Ramsey Grammar School Farm opened its gates for a family friendly day as part of the UK-wide School Farms Day.

The celebration was organised by Social Farms & Gardens and the School Farms Network (SF&G), a UK-wide charity supporting communities to farm, garden and grow together.

School Farms Network was set up as a mutual support and specialist network and there are now more than 120 school farms in the UK cordinated by SF&G.

The charity offers support and assistance to existing school-based farms and to teachers and parents wishing to start a new school farm.

Ramsey Grammar School has the only school farm in the Isle of Man: it is in the school grounds, with some additional grazing nearby.

Rural science has been taught at the school since the 1940s.

It is now taught once a week to all students in Key Stage 3, around 500, as part of the science curriculum.
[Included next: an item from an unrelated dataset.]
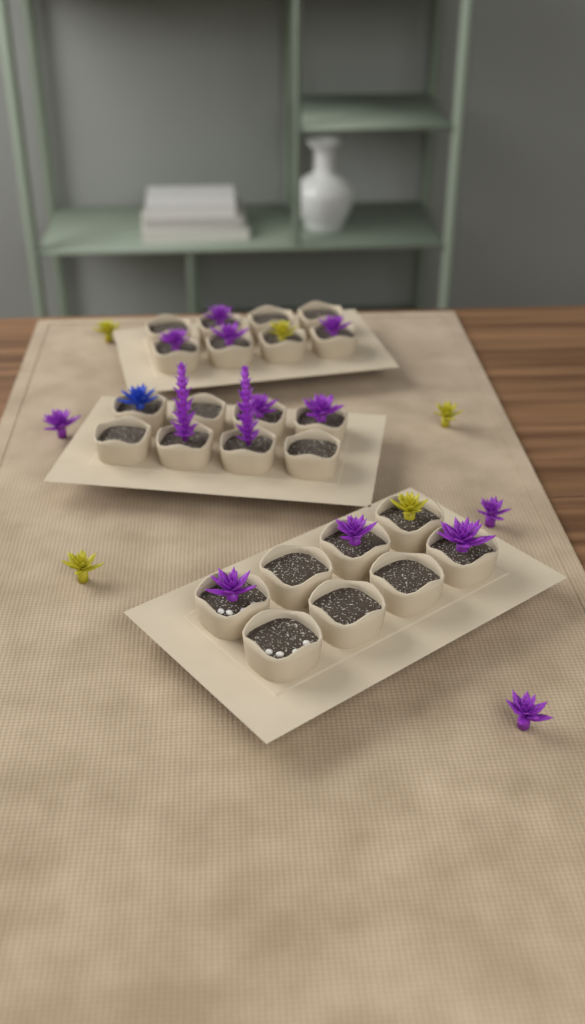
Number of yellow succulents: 5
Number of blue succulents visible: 1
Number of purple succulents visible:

Students get hands on growing crops and they hatch eggs, which have been laid by the farm’s chickens, by using the incubators.

When they move on to Key Stage 4 they have the option of studying for an SQA Level 5 National Progression Awards – Rural Skills – Agriculture, and in Key Stage 5 they can take the Level 6 SQCF National Certificate - Agriculture.

The farm incorporates two rural science labs, poultry pen, polytunnel, sheep shed, greenhouse, vegetable plots, school orchard, six bee hives, and a purpose built piggery with teaching gallery for students to sit and take notes.

Their livestock includes two pigs, 20 Dorset sheep and 25 chickens.

The farm regularly hosts community groups, including Brownies, Rainbows, nurseries, SEN departments from other schools, and visits island primary schools and nursing homes with the livestock and students.